Continue the forum thread below about whether a married couple should act on a threesome fantasy, picking up after its last post.

[Text for analysis — start]

How about the poor third party trying to work with one or two basket cases over there sweating buckets with anxiety about how the other will feel in the morning? It is not like they have an emotional investment, but obviously I can't think I would perform well and I don't think my wife would be able to either with the looming pillow talk after its all over. 

This would all need to be discussed in great length. With that comes the understanding that discussing a fantasy like that and thinking you know how you would feel when it is all over can be very different from how you might actually feel when you really go through with it and it's all over. You can never really know how you would feel I don't think. That is the scary part of it to me, and really makes the potential pain not worth the potential pleasure for me. 

Start slow maybe? Have him kiss another woman in front of you? If you can handle that and it still turns you on, progress further. If not, then you know it was a mistake and a kiss is far less damaging I would imagine if you no longer feel you can go through with it.


----------



## notmyrealname4 (Apr 9, 2014)

.


----------



## RandomDude (Dec 18, 2010)

Your relationship has to be very strong before you even think about making this fantasy a reality, the trust must be 100%.


----------



## pragmaticGoddess (Nov 29, 2017)

I think this comes down to how you see sex with your husband. The way I see marital sex is a place of ultimate freedom to be yourself and true intimacy. Letting someone into our marital bed doesn’t enhance that intimacy so it’s a no for me. If you can see your husband enjoying another woman does that mean you’re a secure person or that you’re just not in oove wirh me anymore? Maybe before resorting to threesomes you can try other ways of spicing up your sex life first.


----------



## JayDee7 (Sep 12, 2017)

Leave it as a fantasy. It is hotter as a fantasy. If you want to “see” him with another woman why not take a trip out of town or to Las Vegas and go to a strip club and have a stripper give him and you a lap dance? You will see him with another woman grinding on him and her breasts in his face. And if you get jealous or end up not liking it in real life you will have the option of walking out and having not brought some other woman into your marriage.


----------



## Volunteer86 (Aug 2, 2017)

I think JayDee7 is on point....



JayDee7 said:


> Leave it as a fantasy. It is hotter as a fantasy. If you want to “see” him with another woman why not take a trip out of town or to Las Vegas and go to a strip club and have a stripper give him and you a lap dance? You will see him with another woman grinding on him and her breasts in his face. And if you get jealous or end up not liking it in real life you will have the option of walking out and having not brought some other woman into your marriage.

[Text for analysis — finish]
[Source data — start]

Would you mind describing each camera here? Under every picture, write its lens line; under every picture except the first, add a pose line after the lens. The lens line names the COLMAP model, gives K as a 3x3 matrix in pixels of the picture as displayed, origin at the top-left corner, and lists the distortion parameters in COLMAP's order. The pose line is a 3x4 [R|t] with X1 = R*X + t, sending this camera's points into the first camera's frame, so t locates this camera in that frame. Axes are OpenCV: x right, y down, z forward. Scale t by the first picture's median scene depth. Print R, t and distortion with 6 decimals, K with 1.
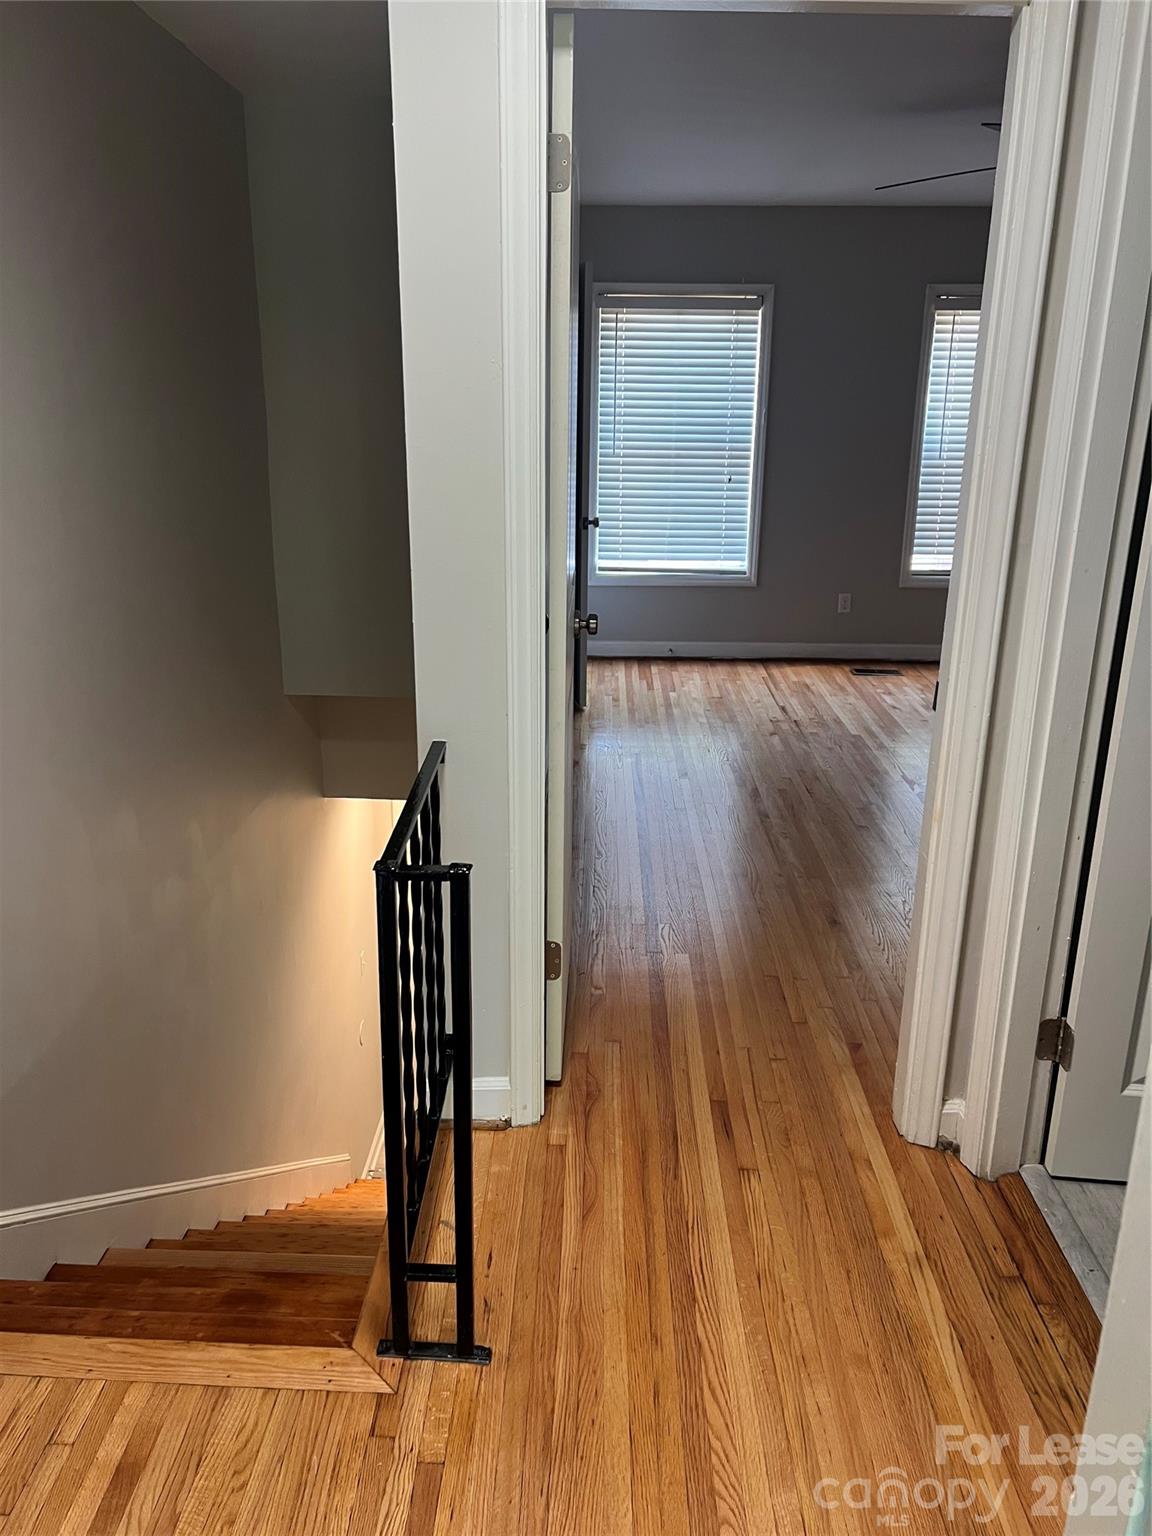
lens RADIAL K [[1176.9, 0, 576.0], [0, 1176.9, 768.0], [0, 0, 1]] dist [0.073287, -0.001115]
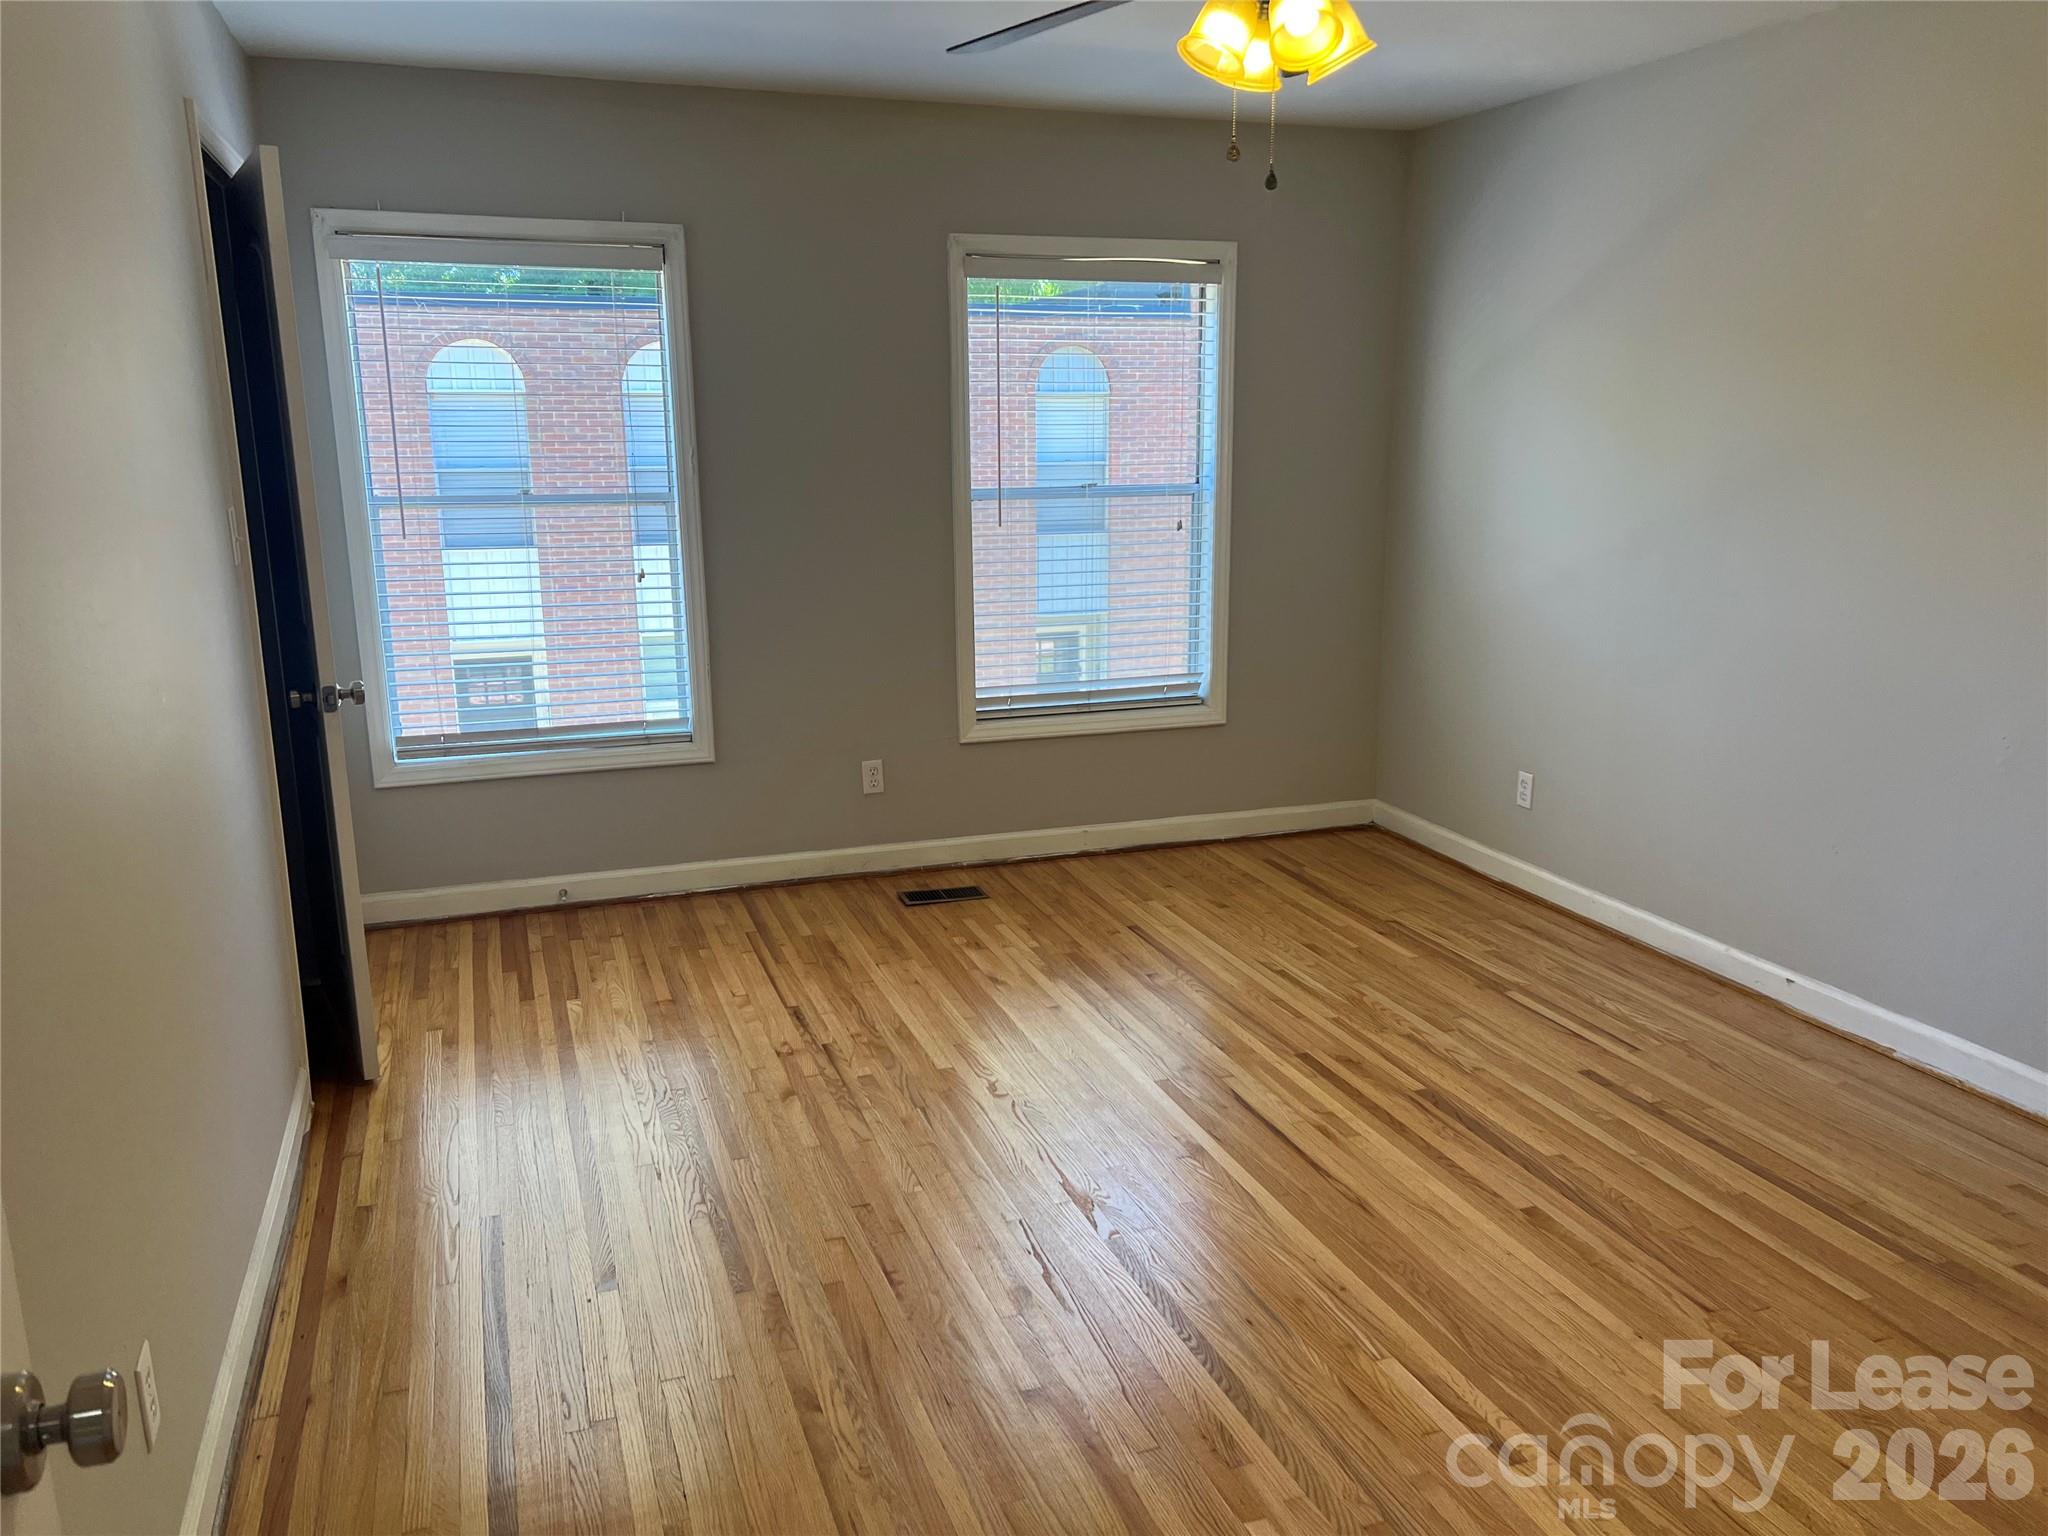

[Source data — finish]

Task output:
----------



## TAMAT (Jun 20, 2015)

Tabby,

Given that there are 3 people involved here your have really multiplied the number of bad outcomes...

Your H could fall in love with the OW and fall out of love with you.

You could fall in love with the OW and fall out of love with your H.

The OW could fall in love with You and out of love with her H or SO.

The OW could fall in love with Your H and out of love with her H or SO.

The OW might not be honest with you about having a H or family or SO and you are impacting their lives.

You could run into this OW years from now and you or your H will feel triggered into a feeling of love for this OW.

You do understand once you've sacrificed your exclusivity between you and your H there is no going back. 

Tamat


----------



## VermiciousKnid (Nov 14, 2017)

Fantasies are best left at just that. Besides, they're never what you're building them up to be.


----------



## KatrinaR (Nov 10, 2017)

Lots of good advice here. Nothing much to add, but proceed with eyes wide open. Could be everything you ever dreamed and more or it could end the relationship.


----------



## CuddleBug (Nov 26, 2012)

Tabby88 said:


> I recently mentioned to my husband about having a three some. He seems very interested (of course) but he does have his doubts as do I. I do become very aroused at the thought of him with another woman but I'm afraid it will have dire effects. Should this stay a fantasy or should we pursue it?



- I'm all for spicing up the marriage love life and I'm open to anything except breaking your marriage vows.


- You got married to each other, sickness and in health, for better or worse, richer or poorer, etc. In front of God and / or both sets of parents.


- By you having another woman, a 3 some, that is committing adultery on purpose.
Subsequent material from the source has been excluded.